Интересные размышления об осмыслении людьми своего сложного жизненного опыта.
Эта идея из совсем другого контекста — экономического проясняет важное и для терапии и работы с травмой.
Люди активно отвечают на опыт, который с нами происходит.
Отвечают очень по-своему — и если мы можем разглядеть этот личностный ответ как способ не сдаваться, это может быть дверью к исцелению. И даже дезадаптация это ответ, как минимум ответ про то, что мне не все равно.
Эта мысль опирается на понятие «посттравматического роста»:
«Когда мы говорим о восстановлении после травмирующего события или череды таких событий, а тем более когда говорим такие слова как «исцеление» или «терапия», отсылающие скорее к медицинскому контексту, это часто приводит к тому, что психическая травма начинает рассматриваться как какой-то дефект психики, какая-то поломка, которую нужно починить, чтобы сделать, как было.
Но травма — это не только набор соматических реакций, это еще и определенный опыт.
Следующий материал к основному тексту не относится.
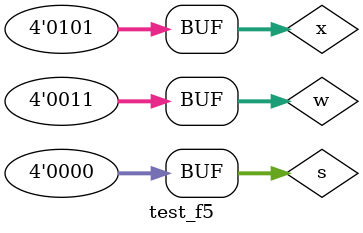
<source format=v>
module lastChance (output [3:0] s2, 
			          input [3:0] t, 
			          input [3:0] r, 
			          input [3:0] s); 
 assign s2 = (r & ~s) | (t & s); 
	endmodule // lastChance 
module f4 (output [3:0] s0, 
			  input [3:0] a, 
			  input [3:0] b); 
 assign s0 = (a | b);         
 	endmodule // f4 
module f3 (output [3:0] s1, 
			  input [3:0] c, 
			  input [3:0] d); 
 assign s1 = (c & d); 
	endmodule // f3 
	module test_f5; 
// ------------------------- definir dados 
	reg [3:0] w; 
	reg [3:0] x; 
	reg [3:0] s; 
	wire [3:0] y; 
	wire [3:0] z; 
	wire [3:0] a;
	lastChance mondo (a, z, y, s);
	f4 modulo (z, x, w); 
	f3 modoom (y, x, w); 
// ------------------------- parte principal 
initial begin 
	$display("Exemplo0032 - Pedro Henrique Vilar Locatelli - 427453"); 
	$display("Test LU's module"); 
	w = 4'b0011; x = 4'b0101;
		// projetar testes do modulo 
	#1 s = 4'b1111;
	$monitor("%b operação %b com chave %b = %b", w, x, s, a); 
	#2 s = 4'b0000;
end 
endmodule // test_f5 
</source>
Как и любой другой опыт, он меняет жизнь, и после этого опыта жизнь уже никогда не будет такой, как до него.
Если ребенку посчастливилось понаблюдать за живой курицей, он уже иначе будет воспринимать изображение в книжке. Если вы помните свой первый опыт взаимодействия с чем-либо, вы можете проследить, как менялись ваши представления об этом, будь то явление природы, материальный объект или сервис.
Но если первое же взаимодействие ребенка с живой курицей привело к тому, что курица напала на ребенка, его реакции на картинку будут совсем другими. Например, он может плакать и искать защиты у значимого взрослого, пытаясь к нему прижаться.
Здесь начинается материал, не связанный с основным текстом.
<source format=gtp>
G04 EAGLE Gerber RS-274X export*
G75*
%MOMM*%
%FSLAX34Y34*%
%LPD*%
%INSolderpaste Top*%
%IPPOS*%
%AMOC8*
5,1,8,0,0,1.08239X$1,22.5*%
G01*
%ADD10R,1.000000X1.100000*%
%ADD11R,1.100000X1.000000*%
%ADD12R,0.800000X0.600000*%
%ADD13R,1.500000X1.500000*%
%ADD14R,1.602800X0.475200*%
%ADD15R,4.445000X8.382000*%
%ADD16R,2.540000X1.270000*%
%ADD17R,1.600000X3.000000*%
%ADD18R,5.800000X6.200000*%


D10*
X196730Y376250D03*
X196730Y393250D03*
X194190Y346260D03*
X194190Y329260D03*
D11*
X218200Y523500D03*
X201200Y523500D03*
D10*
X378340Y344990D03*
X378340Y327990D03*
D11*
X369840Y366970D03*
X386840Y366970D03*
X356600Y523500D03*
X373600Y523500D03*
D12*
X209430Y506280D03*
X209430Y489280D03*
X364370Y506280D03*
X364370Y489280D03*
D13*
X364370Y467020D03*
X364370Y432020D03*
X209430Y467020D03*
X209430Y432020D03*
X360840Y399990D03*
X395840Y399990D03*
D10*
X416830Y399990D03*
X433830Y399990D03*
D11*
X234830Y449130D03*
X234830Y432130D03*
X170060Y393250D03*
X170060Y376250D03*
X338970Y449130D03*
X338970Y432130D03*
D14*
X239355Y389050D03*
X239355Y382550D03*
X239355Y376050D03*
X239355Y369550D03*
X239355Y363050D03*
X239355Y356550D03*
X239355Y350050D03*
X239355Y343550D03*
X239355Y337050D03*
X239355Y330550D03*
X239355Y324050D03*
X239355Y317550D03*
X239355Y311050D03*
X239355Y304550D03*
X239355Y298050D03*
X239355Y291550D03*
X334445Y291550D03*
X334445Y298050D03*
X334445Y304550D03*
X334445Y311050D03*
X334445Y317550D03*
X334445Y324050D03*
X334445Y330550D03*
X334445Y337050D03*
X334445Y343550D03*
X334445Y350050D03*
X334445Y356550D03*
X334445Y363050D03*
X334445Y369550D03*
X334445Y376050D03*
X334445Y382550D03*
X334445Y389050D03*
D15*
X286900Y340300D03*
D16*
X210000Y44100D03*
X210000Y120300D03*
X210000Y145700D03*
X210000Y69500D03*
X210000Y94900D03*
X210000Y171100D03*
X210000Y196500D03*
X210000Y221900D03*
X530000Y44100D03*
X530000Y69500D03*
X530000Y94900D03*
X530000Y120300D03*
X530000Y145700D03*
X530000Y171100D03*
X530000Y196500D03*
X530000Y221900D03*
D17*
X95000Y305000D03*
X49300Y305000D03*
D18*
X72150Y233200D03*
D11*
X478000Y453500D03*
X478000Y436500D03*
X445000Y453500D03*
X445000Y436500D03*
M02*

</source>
Эта ситуация и в наши дни редко обрабатывается адекватно. Вместо того, чтобы помочь ребенку обработать этот опыт, взрослые могут начать его стыдить, называть «глупым», «трусом», и так далее. В результате травмирующий опыт загоняется глубоко внутрь, и в следующий раз выпаковывается уже во взрослом состоянии, когда человек сам заработает на психотерапевта и начнет, по сути дела, оплачивать исправление чужих косяков.
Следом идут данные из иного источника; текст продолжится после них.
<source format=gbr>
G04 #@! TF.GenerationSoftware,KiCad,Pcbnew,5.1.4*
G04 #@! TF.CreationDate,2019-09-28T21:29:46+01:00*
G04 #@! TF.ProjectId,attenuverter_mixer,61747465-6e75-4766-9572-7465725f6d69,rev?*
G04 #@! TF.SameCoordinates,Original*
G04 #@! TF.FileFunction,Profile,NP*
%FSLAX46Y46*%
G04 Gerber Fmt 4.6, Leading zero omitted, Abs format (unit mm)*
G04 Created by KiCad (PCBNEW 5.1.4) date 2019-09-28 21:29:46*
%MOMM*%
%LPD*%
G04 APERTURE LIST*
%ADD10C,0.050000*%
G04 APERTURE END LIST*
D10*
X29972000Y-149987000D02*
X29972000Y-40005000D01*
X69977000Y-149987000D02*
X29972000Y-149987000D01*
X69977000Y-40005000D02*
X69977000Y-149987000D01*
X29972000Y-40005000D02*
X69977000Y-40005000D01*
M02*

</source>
При этом — не важно, в детстве или во взрослом возрасте произойдет переработка этого опыта, — скорее всего, это будет история о мужестве. О храбрости. Об умении выдержать боль и справиться со страхом. Об изнанке жизни (курица не так безопасна, как многие думают!) и об одиночестве опыта.
Может быть, в процессе интеграции этого опыта появится спектакль, и не один. Возможно, мир обретет нового автора ужастиков, где зло является человечеству под маской птицы ужасающих размеров или где домашние куры устраивают вселенский заговор, зверски убивают и жарят на вертелах людей… Кто знает?
Но пафос моей речи заключается в том, что история ребенка после травмирующей встречи с курицей будет совершенно другой, не такой, как у ребенка, чья встреча с живой курицей прошла гладко. Чтобы интегрировать сильно болезненный опыт, человеку придется очень существенно вырасти и узнать многое о себе и о мире, в то время как обычный опыт такого апгрейда не потребует. И у обоих ребят, повстречавшихся с курицей, будет опыт, несопоставимый с опытом детей, видевших курицу лишь на картинке.
Сегодня я готовилась к группе по кайдзену и наткнулась на высказывание Эдвардса Деминга, статистика, экономиста, одного из авторов «японского чуда»:
«нет восстановления без преобразований». Представляете, он сказал это применительно к промышленным предприятиям! Это значит, что идея посттравматического роста применима не только к человеческой психике, но и к другим системам, в первую очередь социально-экономическим!
Ну и как все это упихать в медицинский контекст?
Мой ответ: а никак. Да и не надо. Если, конечно, речь не идет о страховке и тому подобных вещах.»